Spam Filtering Issues

     Recently we’ve seen huge floods of spam and more disturbing scams and viruses, that are not yet caught by clam-antivirus, from providers that either market to spammers but also have a few legitimate customers, or providers that are simply hacked to death.  Affected sites include Digital Ocean (lots of “.tech” spam), Amazones (random spam, scams, phishing attempts), mailspike and sendgrid (massive amounts of spam).  Many smaller sites primarily in Eastern Europe.

     The floods from these sites has been so severe I’ve been forced to block part of their address space.  However, this has the side effect of also blocking legitimate clients from their servers.  This is less a problem with Google’s cloud because they have all their legitimate customers properly configured with SPF, DKIM, and DMARC and I can simply block anything from their servers not properly configured.  But with these others most of their customers do not implement any of these protocols.

     I have our servers configured so that we collect all the relevant mail address data before either accepting or blocking the connection and then log that data whether accepted or rejected.  And I have a access list for domains and/or e-mail addresses so we can either accept domains from sites that are otherwise blocked, or reject known spam domains.

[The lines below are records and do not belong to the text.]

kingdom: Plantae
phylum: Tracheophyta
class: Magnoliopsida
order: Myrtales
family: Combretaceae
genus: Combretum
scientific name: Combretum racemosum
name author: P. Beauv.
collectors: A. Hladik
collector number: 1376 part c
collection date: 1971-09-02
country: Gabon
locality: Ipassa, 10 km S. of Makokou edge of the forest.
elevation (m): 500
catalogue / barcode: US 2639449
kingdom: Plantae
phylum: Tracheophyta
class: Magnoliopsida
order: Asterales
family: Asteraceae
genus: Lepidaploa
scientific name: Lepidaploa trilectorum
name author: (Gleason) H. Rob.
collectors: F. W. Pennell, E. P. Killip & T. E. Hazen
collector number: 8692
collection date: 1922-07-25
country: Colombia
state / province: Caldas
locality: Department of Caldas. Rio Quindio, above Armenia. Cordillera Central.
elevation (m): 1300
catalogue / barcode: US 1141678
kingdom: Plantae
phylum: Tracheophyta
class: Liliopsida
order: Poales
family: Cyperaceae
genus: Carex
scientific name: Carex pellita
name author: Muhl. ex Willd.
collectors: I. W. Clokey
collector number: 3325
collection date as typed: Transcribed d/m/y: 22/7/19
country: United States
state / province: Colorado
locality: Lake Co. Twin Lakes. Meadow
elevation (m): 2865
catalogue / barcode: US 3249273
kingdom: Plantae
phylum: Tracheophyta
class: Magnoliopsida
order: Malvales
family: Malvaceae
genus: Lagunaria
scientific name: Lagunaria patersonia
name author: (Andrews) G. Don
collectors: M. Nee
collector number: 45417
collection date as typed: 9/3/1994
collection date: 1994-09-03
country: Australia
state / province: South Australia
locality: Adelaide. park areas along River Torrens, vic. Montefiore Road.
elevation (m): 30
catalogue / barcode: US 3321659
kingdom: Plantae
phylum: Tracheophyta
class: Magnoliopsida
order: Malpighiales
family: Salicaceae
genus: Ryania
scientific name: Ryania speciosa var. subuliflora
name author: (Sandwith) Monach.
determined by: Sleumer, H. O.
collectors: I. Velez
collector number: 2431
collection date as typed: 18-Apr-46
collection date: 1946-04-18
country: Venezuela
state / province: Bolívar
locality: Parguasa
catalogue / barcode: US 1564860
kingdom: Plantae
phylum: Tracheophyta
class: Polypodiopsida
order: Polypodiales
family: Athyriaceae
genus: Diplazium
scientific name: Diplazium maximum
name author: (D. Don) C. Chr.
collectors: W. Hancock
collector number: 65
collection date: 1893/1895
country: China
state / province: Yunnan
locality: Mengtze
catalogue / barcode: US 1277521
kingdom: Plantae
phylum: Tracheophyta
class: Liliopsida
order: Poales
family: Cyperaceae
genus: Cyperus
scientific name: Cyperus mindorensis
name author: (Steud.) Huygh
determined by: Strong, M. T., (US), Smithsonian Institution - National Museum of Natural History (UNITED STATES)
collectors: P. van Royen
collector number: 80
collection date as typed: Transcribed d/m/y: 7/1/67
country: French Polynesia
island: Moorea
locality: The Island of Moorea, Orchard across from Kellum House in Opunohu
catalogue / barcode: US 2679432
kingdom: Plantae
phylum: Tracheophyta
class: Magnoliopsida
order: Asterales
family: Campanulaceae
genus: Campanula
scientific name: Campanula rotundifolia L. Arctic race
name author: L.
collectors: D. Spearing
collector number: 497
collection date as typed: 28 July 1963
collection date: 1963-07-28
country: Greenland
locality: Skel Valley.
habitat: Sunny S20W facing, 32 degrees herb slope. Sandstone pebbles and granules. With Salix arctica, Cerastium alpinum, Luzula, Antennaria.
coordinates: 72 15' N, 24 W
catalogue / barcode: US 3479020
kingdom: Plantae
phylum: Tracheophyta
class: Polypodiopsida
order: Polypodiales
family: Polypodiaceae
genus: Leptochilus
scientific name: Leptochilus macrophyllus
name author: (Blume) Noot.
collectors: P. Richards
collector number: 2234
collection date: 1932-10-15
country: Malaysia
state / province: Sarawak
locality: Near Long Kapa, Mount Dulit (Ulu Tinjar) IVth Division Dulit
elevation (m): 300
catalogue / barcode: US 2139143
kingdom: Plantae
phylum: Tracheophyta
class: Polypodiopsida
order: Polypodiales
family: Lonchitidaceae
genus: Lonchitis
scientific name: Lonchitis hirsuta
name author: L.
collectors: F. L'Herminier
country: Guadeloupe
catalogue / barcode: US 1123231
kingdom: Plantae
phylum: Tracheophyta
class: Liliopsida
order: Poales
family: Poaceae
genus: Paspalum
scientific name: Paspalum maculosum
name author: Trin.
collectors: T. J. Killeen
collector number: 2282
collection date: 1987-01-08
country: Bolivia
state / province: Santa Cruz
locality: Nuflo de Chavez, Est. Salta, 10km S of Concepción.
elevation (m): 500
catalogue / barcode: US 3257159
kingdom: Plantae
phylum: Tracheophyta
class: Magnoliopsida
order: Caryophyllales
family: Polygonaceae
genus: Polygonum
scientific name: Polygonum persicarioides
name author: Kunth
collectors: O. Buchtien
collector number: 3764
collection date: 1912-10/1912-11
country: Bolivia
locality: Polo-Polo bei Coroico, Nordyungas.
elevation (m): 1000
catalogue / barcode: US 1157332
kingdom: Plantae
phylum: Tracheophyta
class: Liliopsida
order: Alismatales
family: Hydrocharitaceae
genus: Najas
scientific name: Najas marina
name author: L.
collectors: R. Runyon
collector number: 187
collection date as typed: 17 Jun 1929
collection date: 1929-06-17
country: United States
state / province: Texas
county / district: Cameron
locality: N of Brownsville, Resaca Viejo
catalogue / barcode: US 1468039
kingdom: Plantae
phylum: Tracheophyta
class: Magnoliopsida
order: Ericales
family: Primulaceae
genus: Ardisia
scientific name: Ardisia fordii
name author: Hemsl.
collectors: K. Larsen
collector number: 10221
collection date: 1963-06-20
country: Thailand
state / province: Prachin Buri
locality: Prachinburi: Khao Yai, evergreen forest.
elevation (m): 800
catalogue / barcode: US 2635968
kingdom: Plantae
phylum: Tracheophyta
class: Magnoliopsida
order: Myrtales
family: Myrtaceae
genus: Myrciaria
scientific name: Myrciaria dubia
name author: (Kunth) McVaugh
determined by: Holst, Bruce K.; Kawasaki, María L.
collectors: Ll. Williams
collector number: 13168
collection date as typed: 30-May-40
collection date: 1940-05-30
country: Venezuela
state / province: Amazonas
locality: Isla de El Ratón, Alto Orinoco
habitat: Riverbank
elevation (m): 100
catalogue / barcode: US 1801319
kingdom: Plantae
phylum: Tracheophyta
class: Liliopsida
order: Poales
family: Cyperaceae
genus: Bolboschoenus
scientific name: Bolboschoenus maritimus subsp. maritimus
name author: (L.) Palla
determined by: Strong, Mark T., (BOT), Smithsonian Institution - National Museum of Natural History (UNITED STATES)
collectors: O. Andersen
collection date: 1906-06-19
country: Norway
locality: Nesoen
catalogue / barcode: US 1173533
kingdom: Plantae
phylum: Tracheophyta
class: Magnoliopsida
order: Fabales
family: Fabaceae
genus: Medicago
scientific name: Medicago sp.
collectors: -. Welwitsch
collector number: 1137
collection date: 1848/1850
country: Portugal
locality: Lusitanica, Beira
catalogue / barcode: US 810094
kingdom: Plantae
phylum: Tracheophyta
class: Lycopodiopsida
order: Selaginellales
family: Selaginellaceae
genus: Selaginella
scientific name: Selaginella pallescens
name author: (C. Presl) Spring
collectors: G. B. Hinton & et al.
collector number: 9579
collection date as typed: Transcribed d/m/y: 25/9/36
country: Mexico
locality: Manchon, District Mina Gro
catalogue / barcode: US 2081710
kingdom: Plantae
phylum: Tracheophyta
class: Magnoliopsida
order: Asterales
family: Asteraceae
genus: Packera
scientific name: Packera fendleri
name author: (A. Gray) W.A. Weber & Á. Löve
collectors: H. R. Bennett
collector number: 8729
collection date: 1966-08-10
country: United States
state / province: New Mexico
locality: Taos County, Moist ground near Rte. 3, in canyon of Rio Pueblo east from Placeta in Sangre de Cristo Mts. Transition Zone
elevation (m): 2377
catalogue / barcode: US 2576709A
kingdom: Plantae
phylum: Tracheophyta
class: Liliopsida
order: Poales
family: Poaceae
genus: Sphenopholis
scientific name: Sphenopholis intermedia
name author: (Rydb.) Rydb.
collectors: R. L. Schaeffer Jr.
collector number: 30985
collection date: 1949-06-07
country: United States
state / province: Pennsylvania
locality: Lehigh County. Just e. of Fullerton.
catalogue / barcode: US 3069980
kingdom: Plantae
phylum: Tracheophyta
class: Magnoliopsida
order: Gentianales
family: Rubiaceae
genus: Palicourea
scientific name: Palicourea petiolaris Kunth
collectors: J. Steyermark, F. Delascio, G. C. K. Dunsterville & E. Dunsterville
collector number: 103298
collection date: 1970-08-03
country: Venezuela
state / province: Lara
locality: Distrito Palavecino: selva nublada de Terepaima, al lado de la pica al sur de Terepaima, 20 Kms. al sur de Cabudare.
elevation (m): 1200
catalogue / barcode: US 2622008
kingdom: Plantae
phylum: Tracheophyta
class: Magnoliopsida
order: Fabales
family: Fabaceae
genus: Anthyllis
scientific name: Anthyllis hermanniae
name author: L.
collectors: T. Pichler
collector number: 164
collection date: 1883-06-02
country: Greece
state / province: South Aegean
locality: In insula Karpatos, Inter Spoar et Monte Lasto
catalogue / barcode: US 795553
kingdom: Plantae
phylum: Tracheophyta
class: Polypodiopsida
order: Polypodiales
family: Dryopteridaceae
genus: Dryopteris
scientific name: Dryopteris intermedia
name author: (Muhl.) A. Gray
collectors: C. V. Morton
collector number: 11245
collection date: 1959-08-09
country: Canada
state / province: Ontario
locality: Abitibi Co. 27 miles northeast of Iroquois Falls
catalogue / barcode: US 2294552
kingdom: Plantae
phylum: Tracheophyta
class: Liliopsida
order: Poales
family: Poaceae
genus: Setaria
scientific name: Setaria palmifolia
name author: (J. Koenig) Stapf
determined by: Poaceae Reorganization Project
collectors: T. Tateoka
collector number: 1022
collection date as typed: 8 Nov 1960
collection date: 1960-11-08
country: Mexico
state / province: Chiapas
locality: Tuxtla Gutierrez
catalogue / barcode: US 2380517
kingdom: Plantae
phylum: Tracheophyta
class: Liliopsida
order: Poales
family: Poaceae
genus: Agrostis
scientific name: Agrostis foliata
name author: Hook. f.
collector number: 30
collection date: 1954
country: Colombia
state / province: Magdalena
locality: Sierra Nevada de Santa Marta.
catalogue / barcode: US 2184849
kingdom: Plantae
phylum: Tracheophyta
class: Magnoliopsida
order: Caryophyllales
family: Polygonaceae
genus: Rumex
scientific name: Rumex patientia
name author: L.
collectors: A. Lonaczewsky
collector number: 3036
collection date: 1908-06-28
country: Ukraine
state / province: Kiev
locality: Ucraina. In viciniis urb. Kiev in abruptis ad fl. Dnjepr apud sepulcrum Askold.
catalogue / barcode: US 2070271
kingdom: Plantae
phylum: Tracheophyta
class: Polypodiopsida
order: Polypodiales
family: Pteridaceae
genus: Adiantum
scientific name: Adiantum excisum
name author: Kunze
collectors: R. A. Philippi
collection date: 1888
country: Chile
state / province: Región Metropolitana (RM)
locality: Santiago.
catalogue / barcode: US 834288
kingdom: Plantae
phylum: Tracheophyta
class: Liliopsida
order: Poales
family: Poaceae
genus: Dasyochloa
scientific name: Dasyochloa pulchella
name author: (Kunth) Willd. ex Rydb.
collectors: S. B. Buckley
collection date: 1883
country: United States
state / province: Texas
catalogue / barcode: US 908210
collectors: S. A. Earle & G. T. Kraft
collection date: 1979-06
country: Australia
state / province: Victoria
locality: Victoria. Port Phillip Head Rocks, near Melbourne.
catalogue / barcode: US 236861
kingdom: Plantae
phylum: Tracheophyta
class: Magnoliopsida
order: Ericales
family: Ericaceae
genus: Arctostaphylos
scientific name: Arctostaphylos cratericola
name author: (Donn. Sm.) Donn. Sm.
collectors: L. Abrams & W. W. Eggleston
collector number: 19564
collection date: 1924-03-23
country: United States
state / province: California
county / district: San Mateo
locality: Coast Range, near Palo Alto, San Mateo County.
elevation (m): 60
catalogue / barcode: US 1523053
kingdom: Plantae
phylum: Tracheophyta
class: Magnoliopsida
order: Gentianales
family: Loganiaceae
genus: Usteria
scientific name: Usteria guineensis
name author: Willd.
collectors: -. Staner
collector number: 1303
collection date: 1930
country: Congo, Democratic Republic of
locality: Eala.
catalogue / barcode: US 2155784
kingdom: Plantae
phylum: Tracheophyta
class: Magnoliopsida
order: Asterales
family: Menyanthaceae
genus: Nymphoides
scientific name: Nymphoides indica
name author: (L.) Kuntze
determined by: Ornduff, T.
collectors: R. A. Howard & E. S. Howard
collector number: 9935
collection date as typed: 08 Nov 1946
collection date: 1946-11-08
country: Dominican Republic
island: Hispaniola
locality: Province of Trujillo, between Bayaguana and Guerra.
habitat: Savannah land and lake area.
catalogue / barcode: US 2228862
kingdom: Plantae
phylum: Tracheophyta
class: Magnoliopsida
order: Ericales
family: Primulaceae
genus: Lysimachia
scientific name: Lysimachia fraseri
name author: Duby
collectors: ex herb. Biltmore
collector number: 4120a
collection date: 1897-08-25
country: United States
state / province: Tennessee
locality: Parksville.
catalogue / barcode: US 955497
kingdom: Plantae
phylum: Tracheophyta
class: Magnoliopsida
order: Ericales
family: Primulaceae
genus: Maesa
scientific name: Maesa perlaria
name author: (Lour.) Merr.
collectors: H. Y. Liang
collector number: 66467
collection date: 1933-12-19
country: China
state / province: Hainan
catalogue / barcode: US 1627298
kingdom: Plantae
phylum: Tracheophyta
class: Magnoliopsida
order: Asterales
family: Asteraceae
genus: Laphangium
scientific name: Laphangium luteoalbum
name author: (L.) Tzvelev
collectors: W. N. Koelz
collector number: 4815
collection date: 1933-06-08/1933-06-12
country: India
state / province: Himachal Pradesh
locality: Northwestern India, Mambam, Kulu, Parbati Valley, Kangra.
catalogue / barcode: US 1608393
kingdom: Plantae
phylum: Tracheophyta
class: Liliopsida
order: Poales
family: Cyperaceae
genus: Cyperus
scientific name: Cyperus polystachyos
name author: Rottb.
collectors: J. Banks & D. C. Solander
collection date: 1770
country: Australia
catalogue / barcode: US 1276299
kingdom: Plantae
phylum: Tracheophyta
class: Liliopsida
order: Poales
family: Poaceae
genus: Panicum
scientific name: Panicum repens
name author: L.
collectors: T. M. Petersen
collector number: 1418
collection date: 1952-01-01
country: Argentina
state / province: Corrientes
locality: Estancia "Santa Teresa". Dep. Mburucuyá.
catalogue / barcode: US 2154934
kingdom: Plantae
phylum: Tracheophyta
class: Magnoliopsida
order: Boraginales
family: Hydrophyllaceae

     But if we are rejecting legitimate addresses, I do not know until you tell me, and an e-mail or phone call saying I am not getting e-mail from XYZ is not helpful unless you have the sending domain and your e-mail address, even then the best way for me to receive this information and act on it is if you generate a ticket.

     To do this you can go to our website, https://www.eskimo.com/ and under the Support pull-down select Tickets.  If you do not already have an account on the ticket system, create one.  You do not have to be a customer to create tickets, so if you are someone trying legitimately to e-mail a customer here and getting a bounce, you also can use this system to report the issue.  For those address spaces we have to block I can create exceptions for domains or e-mail addresses that are legitimate.  Please note however, I CAN NOT create an except that will allow mail from misconfigured sending sites to get through, in those cases the SENDER will have to fix their configuration though I will be happy to assist in identifying the nature of the misconfiguration.

Mail Server Work Complete

     I’ve completed work on the mail server.  To get it to not hang, I had to remove all the xorg-xserver-video drivers for hardware that wasn’t present (which is all of them, it’s a virtual machine) and that made it happy, no longer hangs when rebooting.

     While I was in there I removed some other cruft and optimized some settings like enabling huge memory pages and write caching, all of which should help performance a tiny bit.  I also discovered the problem with postfwd, between groovy and hirsute they changed group nobody to group nogroup, but postfwd was still expecting group nobody so I just created a duplicate entry in the group file and that made it happy.

Mail Server Interruptions 11PM tonight Unknown Duration

      I will be performing multiple reboots of the client mail server tonight after 11pm to troubleshoot the issue that causes it to hang during a systemd initiated reboot.  This is a problem with the new Hirsute release of Ubuntu but I managed to fix my workstation by removing a bunch of unnecessary cruft and hope that I can do the same with the mail server.  Because I did quite a lot at once on my workstation, I don’t know exactly what it was that it was getting stuck on.  This may also cause a delay if you attempt to login to a shell server while a reboot is in progress but if this happens just wait a couple of minutes and try again.  The down times will be relatively brief (2-3 minutes).